The type of credit is also a factor in a credit score. A mix of different credit types, credit cards, retail accounts, installment accounts, revolving accounts, mortgage loans, or personal lines of credit, etc. is considered in evaluating the overall credit risk. Too few accounts or too many accounts of only one type of credit can be indications of potential risk.

Recently opened accounts are given consideration as to the number of new accounts and the type of accounts. New credit inquiries, both the number of inquiries and the time period in which they were made, may also have an effect upon the credit score. Some credit bureau models also give consideration to the re-establishment of positive credit history after past payment problems.

It is more likely that an applicant with a higher credit score will have the ability and willingness to pay as agreed, and less likely to default on his obligations. A low credit score should not automatically disqualify a potential tenant any more than a high credit score would automatically qualify the applicant.

However it should be noted that a credit score is only one part of a comprehensive credit risk assessment. A credit score serves as a general indicator of financial responsibility rather than an absolute measurement of credit risk. It can be used as a predictive model of the applicant’s ability to pay and to pay on time. It is not a guarantee that the applicant will be a good or bad tenant.


Landlords can contact rental references to confirm the applicant paid as agreed while a tenant at a former rental address. Credit references can be contacted for those creditors who have extended credit or otherwise established a financial relationship with the applicant but who do not report payments or payment history to the major credit reporting bureaus.

Rental Standards

A landlord must set his rental standards to meet his business requirements. Formalized written rental screening and selection standards set out minimum qualification requirements for tenancy. Typically these requirements specify a minimum gross monthly income, a satisfactory income-to-rent ratio, positive references from previous landlords, satisfactory credit report and debt payment history, no history of illegal drugs or illegal activities, no derogatory public records, and satisfactory background checks.
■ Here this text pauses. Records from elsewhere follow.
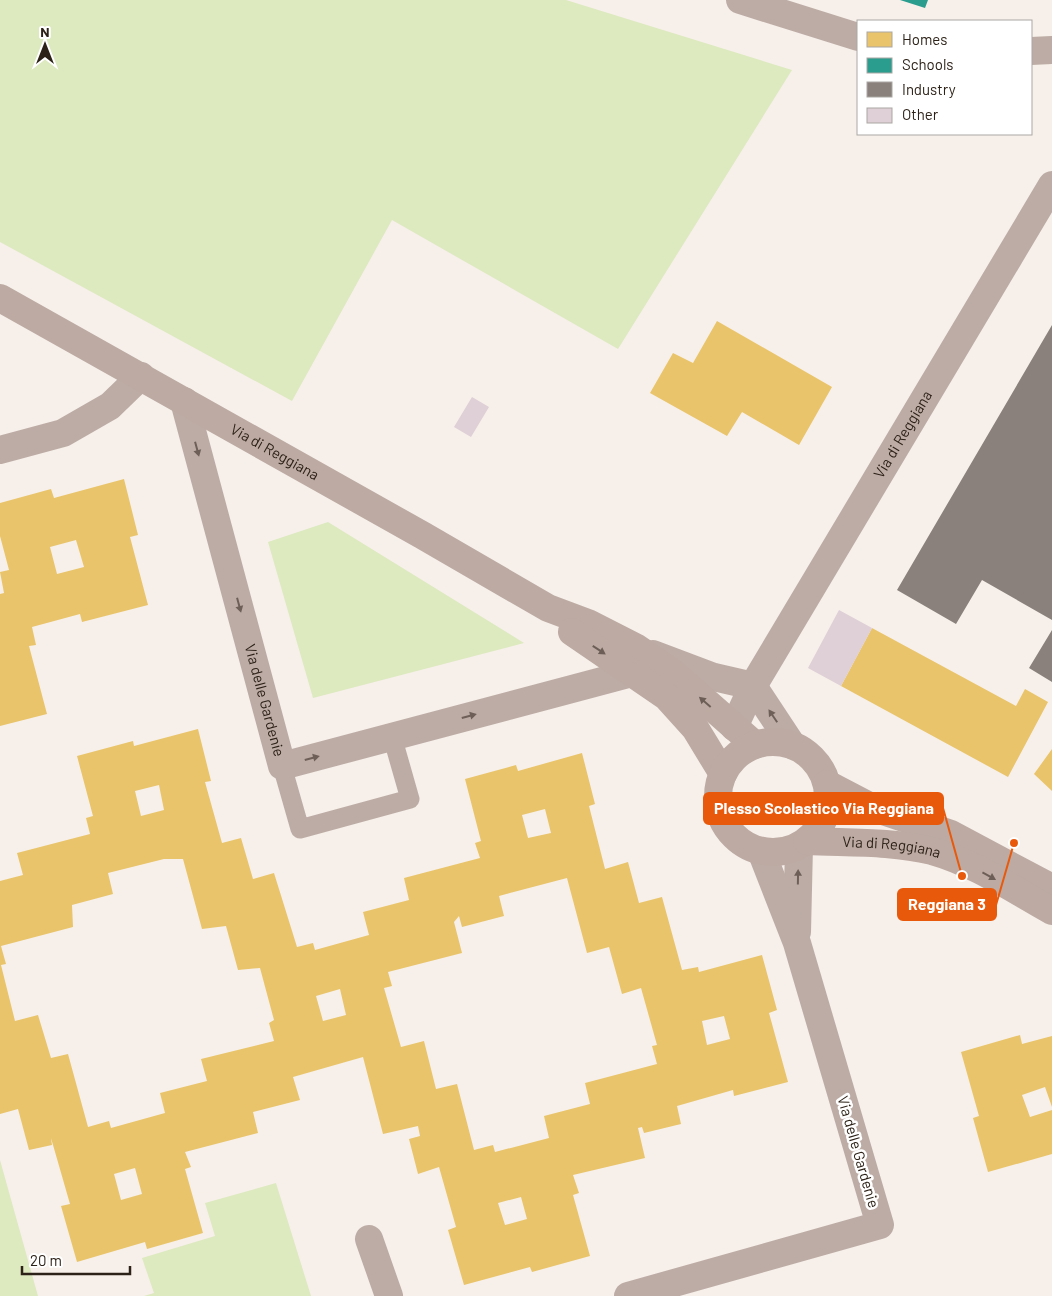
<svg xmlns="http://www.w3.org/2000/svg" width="1052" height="1296" viewBox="0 0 1052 1296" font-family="Barlow,sans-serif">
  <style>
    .green { fill: #dde9bf }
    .homes { fill: #e9c46a; fill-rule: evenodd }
    .schools { fill: #2a9d8f }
    .industry { fill: #8a817c }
    .building { fill: #dfcfd6 }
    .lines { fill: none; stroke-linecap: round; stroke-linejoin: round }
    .lane { stroke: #bdaca6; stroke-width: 19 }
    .street { stroke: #bdaca6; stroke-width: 28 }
    .secondary { stroke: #bcaaa3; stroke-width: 28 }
    .oneway { fill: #6e6058 }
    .oneway2 { fill: #6d5f57 }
    .labels { text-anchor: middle; stroke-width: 5; stroke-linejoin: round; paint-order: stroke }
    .street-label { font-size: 15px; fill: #2d2218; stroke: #fff }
    .leader { fill: none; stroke: #e8590c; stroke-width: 2 }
    .callout-dot { fill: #e8590c; stroke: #fff; stroke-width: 2 }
    .callout { fill: #e8590c; stroke: #e8590c; stroke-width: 2 }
    .callout-label { font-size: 16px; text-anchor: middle; font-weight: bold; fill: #fff }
  </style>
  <rect width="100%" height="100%" fill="#f7f0ea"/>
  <path class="green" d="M0 0H566L792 70 618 349 392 220 292 401 0 242Z
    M328 522 524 643 313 698 268 542Z
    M0 1160 38 1296H0Z
    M276 1183 311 1296H144L154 1293 142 1258 215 1236 205 1203Z"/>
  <path class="homes" d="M717 321 832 387 799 445 742 412 727 436 650 393 673 353 693 363Z
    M124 479 138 535 130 537 148 605 82 622 80 614 32 627 36 645 29 646 47 714 0 726V594L4 593 0 572 9 570 0 536V503L51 489 54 498ZM76 540 84 567 57 574 50 547Z
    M872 628 1016 706 1025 689 1048 702 1008 777 841 686Z
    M198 729 211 781 205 782 222 843 241 838 253 879 274 873 297 947 313 943 315 950 369 935 363 912 409 900 404 878 480 858 475 843 481 841 465 779 516 765 518 771 582 753 595 804 589 806 605 869 628 862 639 903 662 897 682 970 698 967 699 972 762 955 777 1010 769 1013 788 1082 734 1096 733 1090 677 1106 681 1124 644 1133 642 1127 638 1128 645 1158 573 1175 579 1193 573 1195 590 1256 532 1272 530 1267 464 1285 448 1230 456 1227 439 1167 418 1174 409 1139 420 1136 418 1126 383 1134 363 1057 293 1077 300 1100 253 1112 258 1133 185 1152 191 1167 185 1169 203 1233 147 1249 145 1242 77 1262 61 1206 70 1204 51 1138 52 1145 29 1150 18 1109 0 1114V881L23 875 17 853 90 834 86 818 93 816 77 756 133 741 134 746ZM159 785 164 810 141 816 135 791ZM545 809 551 833 528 838 522 815ZM164 859H183L202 929 226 926 238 970 260 968 274 1020 269 1023 274 1041 201 1059 207 1081 160 1093 165 1113 111 1128 109 1121 88 1127 68 1054 51 1058 38 1015 15 1021 1 965 6 964 1 946 73 927 72 905 113 894 108 873ZM567 878 587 953 609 947 622 994 641 988 657 1045 652 1046 657 1064 585 1083 590 1104 544 1116 549 1138 495 1152 493 1145 474 1150 457 1084 436 1089 424 1041 401 1047 384 988 392 986 388 972 462 953 454 922 459 916 462 927 504 916 499 896ZM340 989 346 1015 323 1021 316 996ZM724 1016 730 1039 707 1045 702 1021ZM135 1168 142 1194 121 1200 114 1174ZM521 1197 527 1219 505 1225 498 1203Z
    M1052 749V791L1034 774Z
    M1020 1035 1022 1044 1052 1036V1107L1045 1087 1022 1095 1030 1117 1052 1110V1154L988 1172 973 1118 979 1116 961 1052Z"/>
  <path class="schools" d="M900 0H928L925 8Z"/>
  <path class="industry" d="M1052 325V620L982 580 956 624 897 590Z
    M1052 630V682L1029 668Z"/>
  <path class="building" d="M472 397 489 407 471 437 454 427Z
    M839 610 872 628 841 686 808 668Z"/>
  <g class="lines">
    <path class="lane" d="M282 766 300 829 410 799 392 736"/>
    <g class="street">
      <path d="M740 0 858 37"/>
      <path d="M1031 51 1052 50"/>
      <path id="s1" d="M184 401 282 766 632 673"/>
      <path d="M0 450 63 433 110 406 141 376"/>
      <path d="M653 654 714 677 753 686 792 745"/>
      <path id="s2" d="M734 727 753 686 1052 185"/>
      <path d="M797 932 799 846"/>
      <path d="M369 1239 389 1296"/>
      <path d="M628 1296 880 1225 797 943 761 851"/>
    </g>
    <g class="secondary">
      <path id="s3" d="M0 298 422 535 548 608 588 623 637 648 671 671 755 745"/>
      <path d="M572 632 667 697 695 728 723 774"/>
      <circle cx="773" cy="797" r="55"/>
      <path d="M827 784 871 807 951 834 1052 888"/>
      <path id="s4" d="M807 841C848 843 892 841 932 851 975 863 1014 890 1052 911"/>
    </g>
  </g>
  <defs><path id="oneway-solid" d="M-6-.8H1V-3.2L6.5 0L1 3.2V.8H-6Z" transform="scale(1.25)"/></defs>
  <g class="oneway">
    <use href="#oneway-solid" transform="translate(197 449) rotate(75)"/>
    <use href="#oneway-solid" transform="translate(239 605) rotate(75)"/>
    <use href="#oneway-solid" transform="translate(469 716) rotate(-15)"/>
    <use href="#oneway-solid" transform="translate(773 716) rotate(-124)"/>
    <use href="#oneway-solid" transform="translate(312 758) rotate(-15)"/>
    <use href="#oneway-solid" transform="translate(798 877) rotate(-89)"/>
  </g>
  <g class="oneway2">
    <use href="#oneway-solid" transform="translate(599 650) rotate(33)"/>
    <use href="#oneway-solid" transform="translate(705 702) rotate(-139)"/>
    <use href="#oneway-solid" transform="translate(989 876) rotate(29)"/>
  </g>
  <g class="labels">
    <g class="street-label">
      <text dy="5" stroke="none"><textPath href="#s2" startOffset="338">Via di Reggiana</textPath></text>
      <text dy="5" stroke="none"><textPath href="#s3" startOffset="315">Via di Reggiana</textPath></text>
      <text dy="5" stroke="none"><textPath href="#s1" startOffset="310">Via delle Gardenie</textPath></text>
      <text dy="5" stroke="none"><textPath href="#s4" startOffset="85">Via di Reggiana</textPath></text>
      <text transform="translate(858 1152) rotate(74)" y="5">Via delle Gardenie</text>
    </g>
  </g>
  <path class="leader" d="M962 876L943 808M1014 843L996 905"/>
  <g class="callout-dot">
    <circle cx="962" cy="876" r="5"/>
    <circle cx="1014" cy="843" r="5"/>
  </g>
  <g class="callout">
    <rect x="704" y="793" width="239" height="31" rx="5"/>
    <rect x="898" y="889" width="98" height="31" rx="5"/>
  </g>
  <g class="callout-label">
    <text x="824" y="814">Plesso Scolastico Via Reggiana</text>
    <text x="947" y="910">Reggiana 3</text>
  </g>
  <rect x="857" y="20" width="175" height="115" fill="#ffffff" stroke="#aba7a3"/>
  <rect x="867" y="32" width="25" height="15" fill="#e9c46a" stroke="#aba7a3"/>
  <text x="902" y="45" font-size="15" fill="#2d2218">Homes</text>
  <rect x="867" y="58" width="25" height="15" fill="#2a9d8f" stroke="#aba7a3"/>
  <text x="902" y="70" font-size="15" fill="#2d2218">Schools</text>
  <rect x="867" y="82" width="25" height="15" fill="#8a817c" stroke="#aba7a3"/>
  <text x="902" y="95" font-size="15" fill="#2d2218">Industry</text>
  <rect x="867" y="108" width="25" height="15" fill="#dfcfd6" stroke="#aba7a3"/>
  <text x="902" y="120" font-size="15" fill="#2d2218">Other</text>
  <g transform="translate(45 45)" stroke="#ffffff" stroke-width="4" paint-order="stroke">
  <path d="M0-4L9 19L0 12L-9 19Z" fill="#2d2218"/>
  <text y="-8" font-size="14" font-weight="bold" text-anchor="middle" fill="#2d2218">N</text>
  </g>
  <path d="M22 1266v8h108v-8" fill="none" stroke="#2d2218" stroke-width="2.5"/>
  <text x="30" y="1266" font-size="15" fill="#2d2218" stroke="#ffffff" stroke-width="4" paint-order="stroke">20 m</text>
</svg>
Setting high rental standards could help minimize risk of lease defaults. However standards that are too high can reduce the applicant pool and extend vacancy periods. Standards should be objective, measurable, and relevant to the applicant’s performance as a tenant. The rental qualification criteria should point to the important issues – the ability to pay timely rent, acceptable credit history, and satisfactory previous landlord references.
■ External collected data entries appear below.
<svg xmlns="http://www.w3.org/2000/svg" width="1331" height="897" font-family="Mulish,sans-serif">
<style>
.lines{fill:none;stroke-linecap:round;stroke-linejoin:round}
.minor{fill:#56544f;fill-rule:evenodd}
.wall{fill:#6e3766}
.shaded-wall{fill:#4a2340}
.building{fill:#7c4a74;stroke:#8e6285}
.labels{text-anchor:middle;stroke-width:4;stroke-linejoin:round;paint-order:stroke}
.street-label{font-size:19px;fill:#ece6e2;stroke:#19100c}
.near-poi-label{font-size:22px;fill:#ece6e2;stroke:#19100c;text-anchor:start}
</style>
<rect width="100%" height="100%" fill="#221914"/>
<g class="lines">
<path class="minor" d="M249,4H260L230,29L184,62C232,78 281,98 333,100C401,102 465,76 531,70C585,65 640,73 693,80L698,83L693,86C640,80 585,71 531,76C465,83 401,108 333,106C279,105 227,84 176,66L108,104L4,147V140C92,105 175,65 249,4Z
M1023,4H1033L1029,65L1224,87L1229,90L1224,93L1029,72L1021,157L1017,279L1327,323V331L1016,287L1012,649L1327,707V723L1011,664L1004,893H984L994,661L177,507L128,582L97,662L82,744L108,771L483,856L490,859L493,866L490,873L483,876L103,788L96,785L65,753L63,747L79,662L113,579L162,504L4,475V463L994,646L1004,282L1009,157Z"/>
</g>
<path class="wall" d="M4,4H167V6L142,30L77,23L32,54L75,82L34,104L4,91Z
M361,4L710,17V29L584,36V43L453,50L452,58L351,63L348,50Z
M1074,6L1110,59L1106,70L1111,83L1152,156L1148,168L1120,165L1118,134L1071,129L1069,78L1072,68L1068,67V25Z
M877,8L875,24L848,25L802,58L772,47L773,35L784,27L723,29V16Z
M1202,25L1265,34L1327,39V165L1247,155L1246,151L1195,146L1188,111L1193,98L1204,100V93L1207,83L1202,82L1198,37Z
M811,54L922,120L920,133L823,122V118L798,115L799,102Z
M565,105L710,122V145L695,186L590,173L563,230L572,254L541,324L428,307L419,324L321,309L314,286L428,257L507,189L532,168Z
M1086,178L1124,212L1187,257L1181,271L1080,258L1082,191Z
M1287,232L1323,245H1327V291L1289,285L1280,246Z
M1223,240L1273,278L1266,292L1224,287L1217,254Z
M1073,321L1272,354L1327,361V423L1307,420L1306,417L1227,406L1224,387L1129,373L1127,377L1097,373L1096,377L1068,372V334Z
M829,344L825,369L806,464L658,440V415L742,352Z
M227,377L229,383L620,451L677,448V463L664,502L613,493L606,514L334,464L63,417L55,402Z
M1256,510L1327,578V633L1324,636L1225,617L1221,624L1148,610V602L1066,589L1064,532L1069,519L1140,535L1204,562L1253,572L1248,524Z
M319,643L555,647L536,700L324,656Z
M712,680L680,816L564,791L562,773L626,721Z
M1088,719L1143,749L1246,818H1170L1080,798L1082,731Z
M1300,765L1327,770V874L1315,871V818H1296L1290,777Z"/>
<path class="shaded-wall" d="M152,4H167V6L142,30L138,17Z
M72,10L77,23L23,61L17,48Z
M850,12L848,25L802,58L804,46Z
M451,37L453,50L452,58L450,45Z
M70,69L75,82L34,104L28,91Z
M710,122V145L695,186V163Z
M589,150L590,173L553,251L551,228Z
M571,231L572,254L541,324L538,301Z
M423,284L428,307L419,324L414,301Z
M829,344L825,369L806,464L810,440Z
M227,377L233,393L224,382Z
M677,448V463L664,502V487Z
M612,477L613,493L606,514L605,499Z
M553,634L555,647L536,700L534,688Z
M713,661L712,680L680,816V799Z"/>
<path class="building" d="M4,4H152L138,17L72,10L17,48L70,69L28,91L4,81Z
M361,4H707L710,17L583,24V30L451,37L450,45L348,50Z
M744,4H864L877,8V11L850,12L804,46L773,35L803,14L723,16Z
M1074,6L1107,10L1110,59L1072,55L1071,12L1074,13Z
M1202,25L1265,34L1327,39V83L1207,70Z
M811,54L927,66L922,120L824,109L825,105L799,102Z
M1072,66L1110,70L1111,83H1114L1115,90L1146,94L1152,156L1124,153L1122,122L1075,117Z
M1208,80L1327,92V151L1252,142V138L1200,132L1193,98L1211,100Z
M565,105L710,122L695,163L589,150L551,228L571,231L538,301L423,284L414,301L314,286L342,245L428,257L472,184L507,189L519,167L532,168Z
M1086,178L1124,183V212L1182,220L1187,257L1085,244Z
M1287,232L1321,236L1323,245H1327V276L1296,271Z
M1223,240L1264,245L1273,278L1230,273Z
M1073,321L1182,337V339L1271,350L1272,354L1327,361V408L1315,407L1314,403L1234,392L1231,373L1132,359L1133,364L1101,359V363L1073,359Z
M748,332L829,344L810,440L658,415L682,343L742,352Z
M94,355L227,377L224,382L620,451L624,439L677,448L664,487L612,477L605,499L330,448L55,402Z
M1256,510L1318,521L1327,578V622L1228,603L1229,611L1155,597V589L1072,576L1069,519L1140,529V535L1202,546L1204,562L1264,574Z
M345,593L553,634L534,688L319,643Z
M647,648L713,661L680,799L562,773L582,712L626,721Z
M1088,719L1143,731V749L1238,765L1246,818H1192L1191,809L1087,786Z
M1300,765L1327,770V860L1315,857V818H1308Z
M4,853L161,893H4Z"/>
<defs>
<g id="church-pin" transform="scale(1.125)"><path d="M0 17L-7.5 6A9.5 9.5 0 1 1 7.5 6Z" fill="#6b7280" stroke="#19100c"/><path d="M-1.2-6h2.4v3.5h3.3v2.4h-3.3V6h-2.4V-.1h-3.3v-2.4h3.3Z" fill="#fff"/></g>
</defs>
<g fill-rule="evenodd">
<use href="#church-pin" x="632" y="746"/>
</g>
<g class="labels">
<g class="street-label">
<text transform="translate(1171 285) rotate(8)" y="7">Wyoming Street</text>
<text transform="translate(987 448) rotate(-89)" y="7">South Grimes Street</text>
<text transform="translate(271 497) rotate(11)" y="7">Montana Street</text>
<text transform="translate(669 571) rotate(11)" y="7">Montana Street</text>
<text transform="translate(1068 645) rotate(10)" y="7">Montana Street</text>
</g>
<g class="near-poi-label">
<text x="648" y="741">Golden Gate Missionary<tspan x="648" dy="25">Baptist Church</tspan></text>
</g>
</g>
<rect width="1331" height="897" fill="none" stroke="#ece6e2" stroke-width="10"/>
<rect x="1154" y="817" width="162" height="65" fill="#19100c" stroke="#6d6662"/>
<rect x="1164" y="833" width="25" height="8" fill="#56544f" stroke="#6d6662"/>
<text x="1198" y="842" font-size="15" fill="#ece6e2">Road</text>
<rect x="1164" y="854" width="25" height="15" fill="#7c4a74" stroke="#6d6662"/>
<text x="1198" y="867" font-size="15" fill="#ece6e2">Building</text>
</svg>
Each tenant selection is an informed business decision based on rental standards universal to the landlord’s business. Each and every potential tenant is evaluated using the same standards, in the same established process utilizing the same risk assessment tools.

Standards set by a landlord should take into consideration regulatory requirements, local market supply and demand, business necessity, property location and condition, and the landlord’s ability to carry business risk and his willingness to manage that risk.